| 30 September 2011
It's that time of the season: the qualifying round is over and the top 32 teams face off for B3 glory. At this level of competition, it is very hard to say that there were any huge upsets. Everyone is so strong that almost every game can go either way. Still, even if nothing amazing happened, we had some surprises worth talking about.
1. Omigod, Broken Roses just gave a real scare to Venomous Scorpions.
I came into this round thinking: Broken Roses will play this game with a "happy to be here" attitude and just bow out. Nothing could have been farther than the truth. Broken Roses had the lead for large stretches of the game until well into the third quarter. At that point, VS went on a crazy run, and you never saw them again.
People will debate (in fact, they already have!) what might have been had Broken Roses not played a 2-3 defense. I think the 2-3 kept them in the game. Yes, it made Martin Medrano look like Kareem Abdul Jabbar, but without it Broken Roses wouldn't have rebounded nearly as well.
2. Higher Salaries Doesn't Mean All That Much.
I posted some striking data on the global forum: of the 16 games, the higher salary team won only 9 of them. In some cases, the underdog wasn't an underdog by all that much. For example, my team (the Lake Merritt Arrows) was a 250k underdog, but my opponent had just bought an injured center with a very large salary. So in fact we were only a 50k underdog.
Still, there were some serious salary upsets---biggest of all was Plastika's defeat of Yuen Long Archon. Yuen Long Archon used a budget of 1 million dollars to create a team with one monster center, several offensive power-forwards and four expensive guards. Not enough!
3. Massendefekt didn't play 2-3!
Massendefekt is famous for playing surprisingly effective 2-3 zones (maybe the only one in BB who can claim that?). They still defeated WKS Lakers--the highest ranked of the three polish teams in the competition--on the heels of an amazing performance by Patrick Dachsbau (a possible nominee for the B3 MVP of the week? Check out the next installment in this B3 series!).
4. WA IS A DUMP was eliminated by Hard Work
Probably the biggest upset of the round. WA IS A DUMP had looked extremely strong during the first eight matches of B3. They cruised to an easy 8-0 record with amazing PD, beating Silverbacks at home along the way (a feat which has been hard for us, American teams, to replicate).

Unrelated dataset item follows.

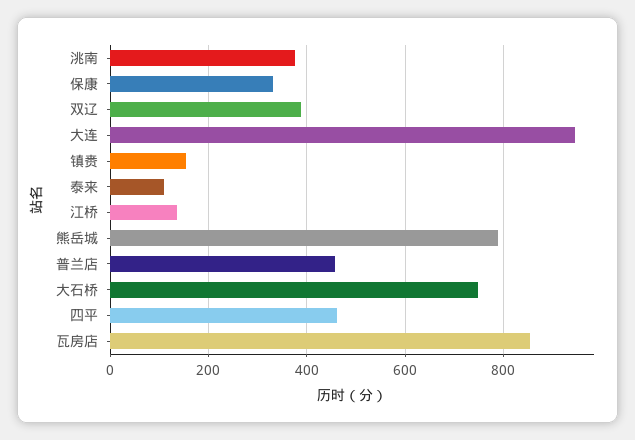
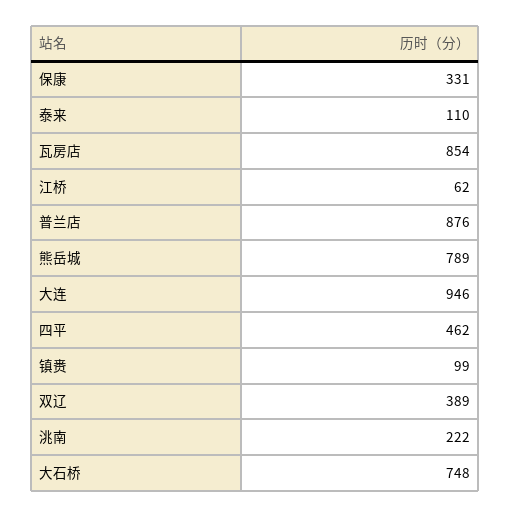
洮南: 380 -> 222
镇赉: 160 -> 99
江桥: 140 -> 62
普兰店: 460 -> 876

Yet, in this game, their coach just didn't trust the bench, overplayed the starters (Ropela, Vea and da Silva total 240k of salary and they played a combined 11 minutes!), and ended up with a predictable fourth quarter collapse.
Their collapse, assuming that it was due to the poor minutes distribution, raises interesting tactical question: can BB managers simultaneously ensure that the starters play enough and that they do not tire out too much? We've been asking this for the longest time, and only a few managers are really good at it (I'm not, alas!).
5. Silverbacks goes inside (and loses to Thrylos BC).
Well, I was surprised to see Silverbacks go inside, and I was surprised to see them lose. They have dominated the NBBA with a great motion offense. Their manager, SM, had rightly guessed that a 3-2 was coming and decided to work around it by attacking the inside. It didn't really work.
Would they have been better off trying to shoot over Thrylos's 3-2 defense? They had just made a big splash on the market by buying a phenomenal outside shooter in Gincbergas. We will really never know!